• _Vorliegender Text_:
Ein Bericht für die „Demo für Alle“

Ich habe erreicht, was die Besorgten Eltern und die Bruderschaft des Weges, die anderen, die richtigen Heterosexuellen wollten.


Liebwerte besorgte Eltern, geschätzte Damen Beverfoerde und Kuby, hoch geachtete Bruderschaft des Weges, werter Herr Hoffmann,

ich habe die Ehre Ihnen einen Bericht über mein homosexuelles Vorleben und was dem folgte, einzureichen.
Einige Jahre trennen mich nun von der Homosexualität, in denen ich begleitet wurde von vortrefflich keuschen und frommen Menschen um ein ebensolcher zu werden: keusch und rein und unbefleckt. Denn das Menschentum ist nur ohne Homosexualität möglich. Daß ich es bis dahin geschafft habe, wäre nicht zu erreichen gewesen ohne Selbstverachtung, Kasteiung, Disziplin und Gehorsam. Gerade der Verzicht auf jeden schwulen Eigensinn war das oberste Gebot; ich fügte mich frei diesem Joch des Herrn, von dem Frau Kuby so jubelnd und kreuzgebückt spricht!

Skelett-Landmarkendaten
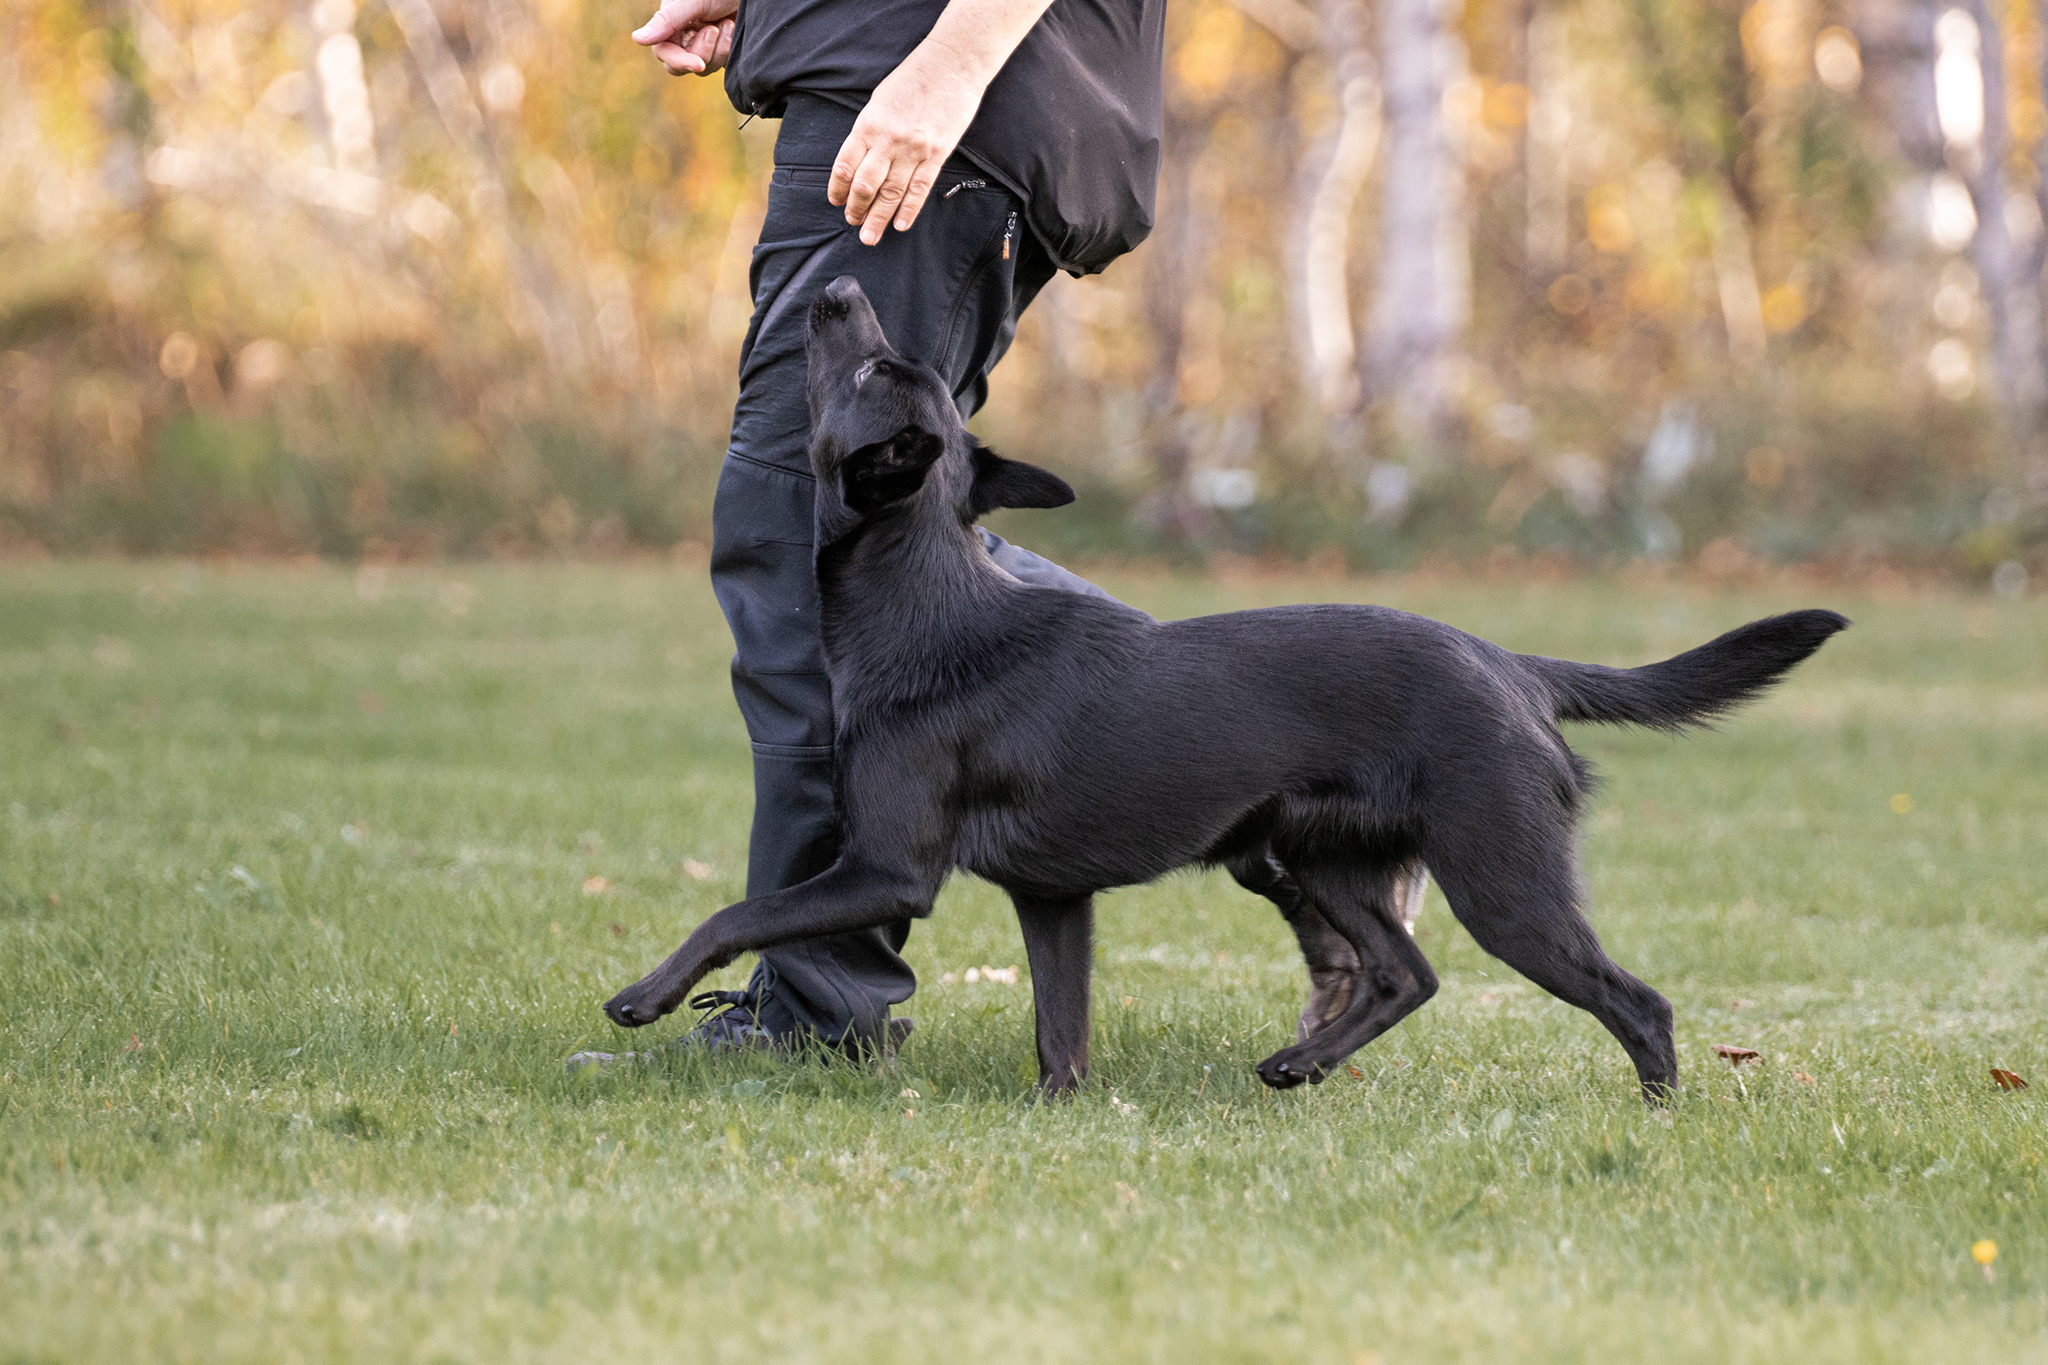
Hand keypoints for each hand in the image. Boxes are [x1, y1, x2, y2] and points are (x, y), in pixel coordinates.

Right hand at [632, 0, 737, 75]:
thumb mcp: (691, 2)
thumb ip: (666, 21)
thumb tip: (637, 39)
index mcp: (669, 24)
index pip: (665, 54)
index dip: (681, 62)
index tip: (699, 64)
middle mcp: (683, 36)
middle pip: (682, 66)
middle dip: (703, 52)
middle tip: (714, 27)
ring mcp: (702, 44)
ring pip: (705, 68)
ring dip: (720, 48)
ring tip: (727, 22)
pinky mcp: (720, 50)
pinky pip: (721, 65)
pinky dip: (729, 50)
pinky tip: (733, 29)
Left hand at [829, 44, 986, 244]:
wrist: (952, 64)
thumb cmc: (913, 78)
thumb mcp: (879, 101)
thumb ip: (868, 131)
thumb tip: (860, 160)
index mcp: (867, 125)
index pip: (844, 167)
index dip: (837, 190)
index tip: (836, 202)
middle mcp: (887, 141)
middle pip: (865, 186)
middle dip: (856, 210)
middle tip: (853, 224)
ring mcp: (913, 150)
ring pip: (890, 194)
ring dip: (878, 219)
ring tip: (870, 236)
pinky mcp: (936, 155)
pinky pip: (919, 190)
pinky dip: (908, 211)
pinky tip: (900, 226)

==

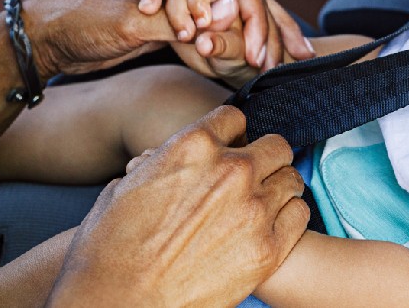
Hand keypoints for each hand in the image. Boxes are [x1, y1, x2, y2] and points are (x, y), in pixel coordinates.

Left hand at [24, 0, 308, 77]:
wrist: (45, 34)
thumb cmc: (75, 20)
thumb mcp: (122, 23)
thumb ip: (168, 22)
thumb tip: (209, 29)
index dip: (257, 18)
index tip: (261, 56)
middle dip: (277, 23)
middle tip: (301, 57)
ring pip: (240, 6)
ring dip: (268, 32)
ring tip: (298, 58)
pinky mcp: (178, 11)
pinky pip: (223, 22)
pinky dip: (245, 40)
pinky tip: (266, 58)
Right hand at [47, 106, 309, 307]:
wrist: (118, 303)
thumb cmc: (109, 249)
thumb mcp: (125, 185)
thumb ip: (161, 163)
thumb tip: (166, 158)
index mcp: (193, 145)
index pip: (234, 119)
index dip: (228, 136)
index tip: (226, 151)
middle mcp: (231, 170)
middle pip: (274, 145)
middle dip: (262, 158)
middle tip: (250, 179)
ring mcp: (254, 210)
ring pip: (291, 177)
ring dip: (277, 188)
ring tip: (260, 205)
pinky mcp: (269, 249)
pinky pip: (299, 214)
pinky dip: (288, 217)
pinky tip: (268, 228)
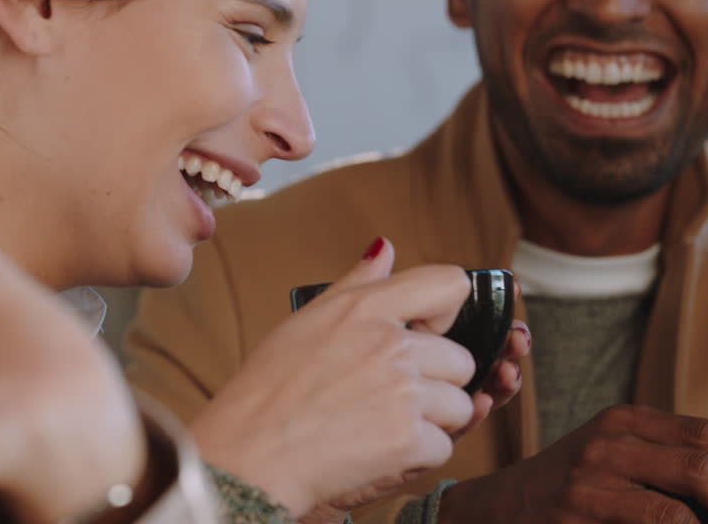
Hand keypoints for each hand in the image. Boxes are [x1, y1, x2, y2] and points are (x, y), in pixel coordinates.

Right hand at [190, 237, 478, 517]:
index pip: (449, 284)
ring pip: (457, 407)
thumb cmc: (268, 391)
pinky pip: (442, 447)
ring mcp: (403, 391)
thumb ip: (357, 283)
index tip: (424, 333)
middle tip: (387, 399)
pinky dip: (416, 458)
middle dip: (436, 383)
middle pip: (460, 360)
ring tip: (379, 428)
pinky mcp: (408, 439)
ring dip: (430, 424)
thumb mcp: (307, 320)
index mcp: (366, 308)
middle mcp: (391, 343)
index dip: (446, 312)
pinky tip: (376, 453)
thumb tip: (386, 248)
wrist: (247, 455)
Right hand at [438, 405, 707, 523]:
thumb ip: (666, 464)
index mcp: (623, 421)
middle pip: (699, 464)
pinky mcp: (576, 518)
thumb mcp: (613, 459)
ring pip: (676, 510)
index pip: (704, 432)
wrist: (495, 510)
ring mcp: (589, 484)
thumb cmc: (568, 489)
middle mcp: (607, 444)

...

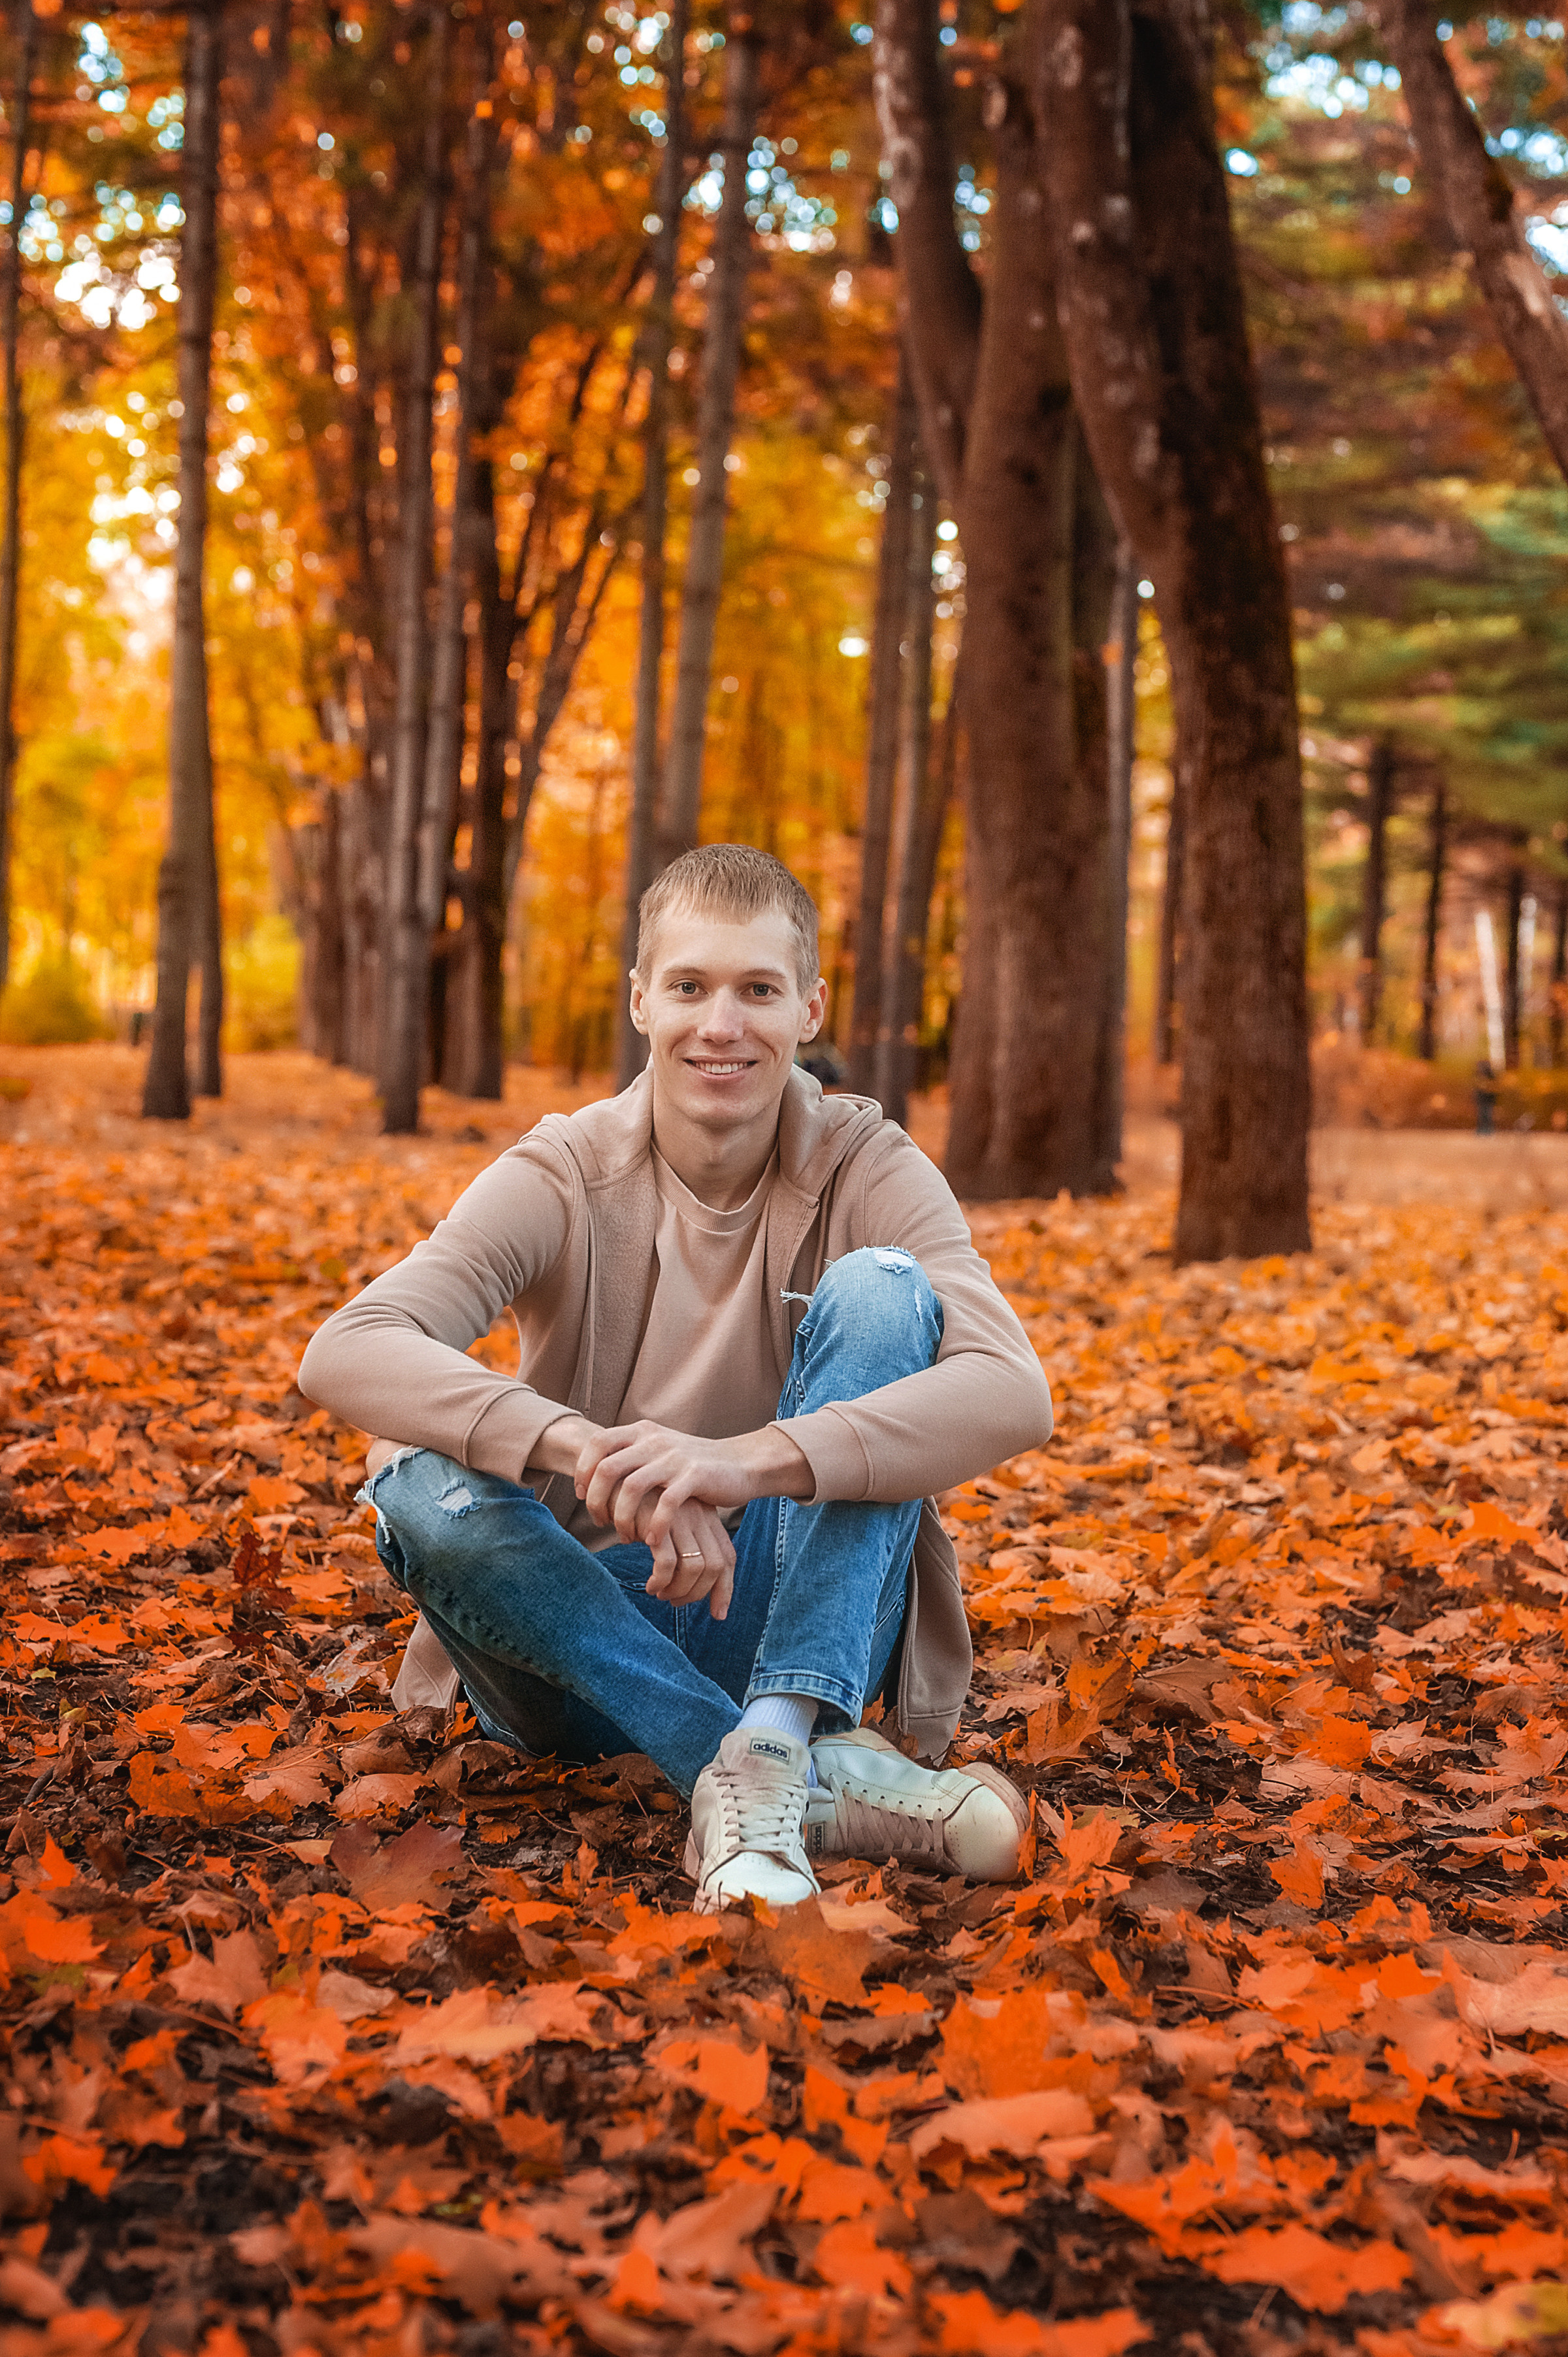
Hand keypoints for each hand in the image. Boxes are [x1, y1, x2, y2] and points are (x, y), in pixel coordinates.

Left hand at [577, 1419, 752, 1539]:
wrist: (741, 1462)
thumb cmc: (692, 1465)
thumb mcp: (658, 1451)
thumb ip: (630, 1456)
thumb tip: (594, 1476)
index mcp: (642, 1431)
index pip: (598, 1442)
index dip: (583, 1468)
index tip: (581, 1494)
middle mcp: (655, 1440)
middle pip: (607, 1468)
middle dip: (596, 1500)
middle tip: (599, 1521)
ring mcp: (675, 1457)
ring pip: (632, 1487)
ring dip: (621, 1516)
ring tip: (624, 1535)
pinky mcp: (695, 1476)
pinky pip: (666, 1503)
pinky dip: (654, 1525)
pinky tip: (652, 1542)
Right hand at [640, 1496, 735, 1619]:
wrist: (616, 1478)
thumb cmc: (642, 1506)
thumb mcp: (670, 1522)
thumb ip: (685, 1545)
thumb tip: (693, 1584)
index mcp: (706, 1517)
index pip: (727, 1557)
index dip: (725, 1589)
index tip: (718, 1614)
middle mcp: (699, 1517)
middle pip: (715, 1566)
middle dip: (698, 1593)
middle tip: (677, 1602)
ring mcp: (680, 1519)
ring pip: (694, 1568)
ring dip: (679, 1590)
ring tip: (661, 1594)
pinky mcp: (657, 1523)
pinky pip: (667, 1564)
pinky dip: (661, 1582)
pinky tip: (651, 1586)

• _Arbeitsauftrag_:
Kannst du den Bericht für die „Demo für Alle“ im Anschluss an seinen letzten Satz weiterschreiben?

• _Antwort_:
War mir zuerst die Rückkehr, wenn die richtigen und heterosexuellen Menschen gewollt hätten, freigestellt, wie die Brüder immer betonen, wurde es mir gleichzeitig mit der entsexualisierten und gefühlsärmeren Entwicklung immer niedriger und enger und gott-und elterngefälliger im Leben; ich konnte das Haupt nicht mehr heben und mein Rückgrat wurde immer weicher, wohler und eingeschlossener fühlte ich mich nur noch in der Menschenwelt, die ausschließlich eine heterosexuelle sein kann. Der Unterleibssturm, der mir – mir sei´s verziehen – aus meiner Vergangenheit nachblies, sänftigte sich. Heute ist es nur noch ein Luftzug, der mir die Fersen kühlt. Und das dunkle Loch in der Ferne, durch das er kommt und durch das ich einstmal kam, ist so klein geworden, daß ich, wenn überhaupt die verdrehten Kräfte und der verquirlte Wille hinreichen würden, um bis dorthin zurückzulaufen, das inzwischen saubere Fell vom Leib schinden müßte, um hindurchzukommen.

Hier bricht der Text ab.